Tasks and exercises:
a: Say whether each statement below agrees with the cloth diaper review, answering yes or no and quoting the review's deciding words: (i) The Bummis cover has an inner lining that makes it softer on the baby's hips. (ii) The Grovia insert snaps into the diaper only at the front. (iii) The Grovia fit the reviewer's newborn from the start.
b: Go on with the cloth diaper review from the point where it stops.
─── Provided passage
Fit - (4 stars)**** - The one-size snaps work great for adjusting, the waist gets very small and very large, it really works great. Trim and not saggy at all, this diaper looks beautiful when worn.  The only thing I didn't like was the plastic that was touching my baby's hips, but when you give that up in comfort, you gain more functionality (you can wipe it out).

Price - (5 stars)**** - Under $100 for a dozen diaper changes

Bummis and Green Mountain Diapers:  This is an alternative to the Flip diaper.  Really you can do this with any prefold and cover, but the ones I had on hand were yellow-edged Green Mountain prefolds and a Bummis Super Whisper Wrap in a very cute new print.  I like the versatility that this option provides me versus the Flip.  With a prefold I can roll up the sides to make a poo barrier or I can just fold it into third so it is just like a Flip insert.  Depending on what covers you use, this can be a lot cheaper than other AI2 options.  Other than that though, my opinons on this one are almost identical to the Flip.

Functionality - (4 stars)**** - Like the Flip, wish the insert could snap in.  Also like the Flip, great functionality - no leaks.  I like that I can roll up the prefold if I want to make poo barriers.

Fit - (3 stars)*** - This particular combo - the Bummis and a prefold - is a bit poofy.  Bummis are known for being a more generous cut.  Not excessively so though.  Good fit around the waist, legs, butt.  I like that the Bummis cover had a polyester inner lining so it was softer on baby's hips where the insert didn't cover.  I think for a five star fit, you would need to go with a trimmer cover for this combo.

Price - (5 stars)***** - Under $100 for a dozen diaper changes

Grovia:  The Grovia is one I have been using for a long time because it was one of the one-size diapers I owned that actually fit my newborn right from the start.  Lately though, she is starting to grow out of it, so I guess it's not a true birth-to-potty option.  One thing that strikes me with this diaper is how gentle the velcro at the waistband is - not too scratchy or stiff.

Functionality - (5 stars)***** - No leaks with this one.  Plenty of absorbency.  The elastic on the edges of the insert give it the ability to keep some (but not all) poos off of the cover.  So at least that way you have a fighting chance of not changing the cover after each and every poo.  The insert snaps into the diaper at the front and the back so it stays firmly in place.  The one-size snaps are your typical front configuration and work just fine.
──────
─── Study material
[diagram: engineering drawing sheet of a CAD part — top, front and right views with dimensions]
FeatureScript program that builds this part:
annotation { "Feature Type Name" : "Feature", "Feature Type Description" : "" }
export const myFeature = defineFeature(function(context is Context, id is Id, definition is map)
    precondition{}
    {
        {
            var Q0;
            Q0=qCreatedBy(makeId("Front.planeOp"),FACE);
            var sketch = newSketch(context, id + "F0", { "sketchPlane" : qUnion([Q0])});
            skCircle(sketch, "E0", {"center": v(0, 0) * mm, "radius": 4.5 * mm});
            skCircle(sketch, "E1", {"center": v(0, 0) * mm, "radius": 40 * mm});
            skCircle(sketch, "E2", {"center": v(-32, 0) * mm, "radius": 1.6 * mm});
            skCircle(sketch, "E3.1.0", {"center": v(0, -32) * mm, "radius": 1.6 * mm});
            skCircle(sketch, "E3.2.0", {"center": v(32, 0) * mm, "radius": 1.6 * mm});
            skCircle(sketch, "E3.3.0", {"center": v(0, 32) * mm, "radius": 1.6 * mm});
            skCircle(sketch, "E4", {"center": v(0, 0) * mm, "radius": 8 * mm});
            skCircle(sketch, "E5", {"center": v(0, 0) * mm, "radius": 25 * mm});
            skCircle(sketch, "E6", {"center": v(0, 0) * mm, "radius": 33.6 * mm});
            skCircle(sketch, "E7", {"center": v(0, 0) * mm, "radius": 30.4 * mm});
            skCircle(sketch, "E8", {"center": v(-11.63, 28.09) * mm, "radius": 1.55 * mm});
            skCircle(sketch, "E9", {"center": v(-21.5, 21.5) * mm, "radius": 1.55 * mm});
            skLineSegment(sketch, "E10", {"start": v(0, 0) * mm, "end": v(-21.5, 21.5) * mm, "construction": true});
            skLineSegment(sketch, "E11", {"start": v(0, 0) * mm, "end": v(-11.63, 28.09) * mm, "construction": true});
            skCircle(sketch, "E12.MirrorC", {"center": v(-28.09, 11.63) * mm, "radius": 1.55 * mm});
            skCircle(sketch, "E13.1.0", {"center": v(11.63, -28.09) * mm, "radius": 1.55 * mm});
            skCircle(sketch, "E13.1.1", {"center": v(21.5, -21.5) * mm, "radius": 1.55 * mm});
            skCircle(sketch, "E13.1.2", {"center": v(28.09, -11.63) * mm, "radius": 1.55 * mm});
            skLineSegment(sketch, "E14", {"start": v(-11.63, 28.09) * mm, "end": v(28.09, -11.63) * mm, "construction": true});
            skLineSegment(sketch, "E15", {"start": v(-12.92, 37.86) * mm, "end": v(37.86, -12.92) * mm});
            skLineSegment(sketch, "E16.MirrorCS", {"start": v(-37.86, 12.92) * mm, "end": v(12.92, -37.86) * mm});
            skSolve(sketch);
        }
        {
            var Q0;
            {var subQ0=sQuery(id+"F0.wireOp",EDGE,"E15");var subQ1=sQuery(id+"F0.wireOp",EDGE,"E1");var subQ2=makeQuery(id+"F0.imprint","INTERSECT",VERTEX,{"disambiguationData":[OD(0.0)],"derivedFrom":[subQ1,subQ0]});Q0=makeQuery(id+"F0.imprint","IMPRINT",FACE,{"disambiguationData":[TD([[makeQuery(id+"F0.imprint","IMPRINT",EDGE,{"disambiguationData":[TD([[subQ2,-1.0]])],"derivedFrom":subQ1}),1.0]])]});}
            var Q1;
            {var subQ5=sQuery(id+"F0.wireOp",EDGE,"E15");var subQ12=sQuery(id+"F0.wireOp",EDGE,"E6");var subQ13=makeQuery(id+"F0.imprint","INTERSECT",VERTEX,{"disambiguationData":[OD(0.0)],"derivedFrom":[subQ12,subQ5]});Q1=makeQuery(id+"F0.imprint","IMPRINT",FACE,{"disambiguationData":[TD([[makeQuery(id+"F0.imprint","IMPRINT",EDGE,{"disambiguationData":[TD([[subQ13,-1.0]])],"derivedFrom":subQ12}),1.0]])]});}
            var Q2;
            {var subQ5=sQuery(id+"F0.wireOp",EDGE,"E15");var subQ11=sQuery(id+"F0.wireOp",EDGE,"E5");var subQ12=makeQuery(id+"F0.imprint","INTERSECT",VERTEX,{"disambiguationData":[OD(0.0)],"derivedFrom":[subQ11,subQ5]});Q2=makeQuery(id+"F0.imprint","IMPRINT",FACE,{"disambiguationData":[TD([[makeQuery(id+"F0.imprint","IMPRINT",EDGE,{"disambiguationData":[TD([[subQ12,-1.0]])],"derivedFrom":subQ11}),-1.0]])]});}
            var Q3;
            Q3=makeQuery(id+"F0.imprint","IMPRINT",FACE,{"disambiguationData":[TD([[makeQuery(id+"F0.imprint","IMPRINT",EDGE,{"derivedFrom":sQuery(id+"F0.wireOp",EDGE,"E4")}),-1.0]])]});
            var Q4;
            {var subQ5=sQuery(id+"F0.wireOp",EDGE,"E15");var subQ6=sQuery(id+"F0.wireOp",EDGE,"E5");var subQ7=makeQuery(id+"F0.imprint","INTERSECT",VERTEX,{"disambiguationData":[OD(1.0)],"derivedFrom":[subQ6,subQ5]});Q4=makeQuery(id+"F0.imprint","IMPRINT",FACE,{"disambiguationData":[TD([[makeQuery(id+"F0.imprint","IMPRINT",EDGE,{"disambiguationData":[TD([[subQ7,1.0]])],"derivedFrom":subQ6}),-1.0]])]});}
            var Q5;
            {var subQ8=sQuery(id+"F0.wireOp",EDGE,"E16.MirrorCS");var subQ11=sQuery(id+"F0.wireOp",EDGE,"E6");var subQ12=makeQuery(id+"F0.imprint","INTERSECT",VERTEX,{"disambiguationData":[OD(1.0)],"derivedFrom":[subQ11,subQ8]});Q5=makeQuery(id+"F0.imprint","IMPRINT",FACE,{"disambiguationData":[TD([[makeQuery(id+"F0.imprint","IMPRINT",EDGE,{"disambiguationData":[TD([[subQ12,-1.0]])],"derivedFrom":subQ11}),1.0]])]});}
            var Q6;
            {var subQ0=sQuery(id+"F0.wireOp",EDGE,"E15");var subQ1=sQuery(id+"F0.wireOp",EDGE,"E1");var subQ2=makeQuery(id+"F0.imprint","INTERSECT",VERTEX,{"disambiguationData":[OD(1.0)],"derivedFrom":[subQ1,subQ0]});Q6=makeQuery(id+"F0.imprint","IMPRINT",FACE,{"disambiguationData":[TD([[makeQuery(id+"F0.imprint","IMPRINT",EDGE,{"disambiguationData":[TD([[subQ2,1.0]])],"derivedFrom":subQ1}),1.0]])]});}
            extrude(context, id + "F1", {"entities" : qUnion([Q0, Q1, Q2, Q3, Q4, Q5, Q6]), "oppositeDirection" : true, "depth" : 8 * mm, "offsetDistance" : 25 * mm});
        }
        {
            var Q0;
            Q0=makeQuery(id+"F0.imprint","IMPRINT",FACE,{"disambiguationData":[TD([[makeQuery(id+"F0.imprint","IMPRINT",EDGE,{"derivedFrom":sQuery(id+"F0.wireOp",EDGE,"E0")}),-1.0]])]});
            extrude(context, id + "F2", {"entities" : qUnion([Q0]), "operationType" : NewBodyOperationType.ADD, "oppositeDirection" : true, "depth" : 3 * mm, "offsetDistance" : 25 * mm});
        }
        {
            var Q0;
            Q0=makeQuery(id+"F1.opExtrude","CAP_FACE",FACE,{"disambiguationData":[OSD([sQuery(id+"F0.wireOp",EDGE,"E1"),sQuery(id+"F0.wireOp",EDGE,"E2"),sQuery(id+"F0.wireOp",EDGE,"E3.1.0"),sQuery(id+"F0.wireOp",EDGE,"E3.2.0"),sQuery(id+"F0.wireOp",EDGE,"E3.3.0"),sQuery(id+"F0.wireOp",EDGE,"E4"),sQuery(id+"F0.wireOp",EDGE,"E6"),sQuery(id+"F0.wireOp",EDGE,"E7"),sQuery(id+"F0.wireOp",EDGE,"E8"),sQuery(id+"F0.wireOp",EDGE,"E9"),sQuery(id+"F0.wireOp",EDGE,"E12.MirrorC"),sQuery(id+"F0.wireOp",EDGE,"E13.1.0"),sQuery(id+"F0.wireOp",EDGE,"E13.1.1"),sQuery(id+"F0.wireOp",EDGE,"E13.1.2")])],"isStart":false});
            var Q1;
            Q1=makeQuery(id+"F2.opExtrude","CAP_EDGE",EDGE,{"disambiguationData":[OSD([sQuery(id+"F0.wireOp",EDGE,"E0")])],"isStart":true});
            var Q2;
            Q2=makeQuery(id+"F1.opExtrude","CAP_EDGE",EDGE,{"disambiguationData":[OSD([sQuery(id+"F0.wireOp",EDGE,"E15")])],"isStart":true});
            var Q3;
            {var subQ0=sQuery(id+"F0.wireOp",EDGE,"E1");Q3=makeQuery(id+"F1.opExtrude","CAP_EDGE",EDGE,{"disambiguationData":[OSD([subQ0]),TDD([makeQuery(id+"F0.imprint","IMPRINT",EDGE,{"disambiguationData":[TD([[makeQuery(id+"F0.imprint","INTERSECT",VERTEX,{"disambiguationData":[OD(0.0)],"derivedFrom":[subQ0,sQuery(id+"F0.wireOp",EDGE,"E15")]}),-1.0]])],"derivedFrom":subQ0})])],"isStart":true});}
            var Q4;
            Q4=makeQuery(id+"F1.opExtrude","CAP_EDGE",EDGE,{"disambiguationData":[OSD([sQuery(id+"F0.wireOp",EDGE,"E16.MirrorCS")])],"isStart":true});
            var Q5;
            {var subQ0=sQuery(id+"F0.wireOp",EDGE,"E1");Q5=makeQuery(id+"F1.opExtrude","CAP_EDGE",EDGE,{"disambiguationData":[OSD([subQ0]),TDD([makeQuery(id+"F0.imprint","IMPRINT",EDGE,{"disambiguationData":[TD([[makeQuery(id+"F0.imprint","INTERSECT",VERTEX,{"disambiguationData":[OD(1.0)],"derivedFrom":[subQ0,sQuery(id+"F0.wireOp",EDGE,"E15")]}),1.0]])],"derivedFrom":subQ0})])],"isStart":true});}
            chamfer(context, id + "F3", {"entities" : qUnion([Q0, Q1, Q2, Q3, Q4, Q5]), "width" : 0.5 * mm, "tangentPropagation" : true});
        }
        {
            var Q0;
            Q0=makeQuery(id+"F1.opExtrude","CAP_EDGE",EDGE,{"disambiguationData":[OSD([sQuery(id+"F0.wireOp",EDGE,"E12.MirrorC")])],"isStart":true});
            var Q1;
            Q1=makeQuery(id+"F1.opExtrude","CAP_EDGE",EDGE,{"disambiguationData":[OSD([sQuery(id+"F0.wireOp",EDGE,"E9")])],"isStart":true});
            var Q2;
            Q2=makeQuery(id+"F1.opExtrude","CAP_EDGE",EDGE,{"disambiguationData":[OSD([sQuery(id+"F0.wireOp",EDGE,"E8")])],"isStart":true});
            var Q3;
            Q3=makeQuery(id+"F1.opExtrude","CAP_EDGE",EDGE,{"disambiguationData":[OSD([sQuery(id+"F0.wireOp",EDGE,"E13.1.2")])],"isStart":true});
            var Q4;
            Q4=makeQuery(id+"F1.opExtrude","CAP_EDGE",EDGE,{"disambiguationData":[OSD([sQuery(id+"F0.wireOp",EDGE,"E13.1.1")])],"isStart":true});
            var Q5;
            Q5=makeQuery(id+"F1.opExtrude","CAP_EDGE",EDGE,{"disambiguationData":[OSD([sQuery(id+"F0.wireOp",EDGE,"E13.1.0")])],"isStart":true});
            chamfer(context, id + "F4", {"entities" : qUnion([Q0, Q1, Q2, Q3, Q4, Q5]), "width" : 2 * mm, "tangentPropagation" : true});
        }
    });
──────
Solved problems:
a:
(i) Yes: "I like that the Bummis cover had a polyester inner lining so it was softer on baby's hips where the insert didn't cover."
(ii) No: "The insert snaps into the diaper at the front and the back so it stays firmly in place."
(iii) Yes: "it was one of the one-size diapers I owned that actually fit my newborn right from the start."

b:
Fit - (4 stars)**** - A fabulous fit!  The infinite crossover velcro waist means this will be able to get snug on the tiniest of waists.  It is nice and trim throughout the legs too.  The inside of the cover is lined with a soft mesh so plastic doesn't touch skin.  The only downfall here is that the diaper is on the small side so while it will fit a newborn, it won't last as long as some other one-size options will.  The rise on it, fully unsnapped, is on the short side and is what is going to be outgrown first.

Price - (3 stars)*** - $150 to $200 for a dozen diaper changes

WHEW!  That's a lot of info, I hope I didn't overwhelm you (I probably did).

The final word:  All the options were great, and I think all were fairly priced.  None were outrageously expensive.  The cover and prefold was a great economical option.  Most of the options were very functional.  I was pretty disappointed by the CuteyBaby though for function.  It's hard to pick a favorite overall.  I think all of them, except the CuteyBaby, will be in my regular stash rotation from now on.  Good stuff.


  1. That was actually really interesting to read, for a mama with her youngest being a 5 year old.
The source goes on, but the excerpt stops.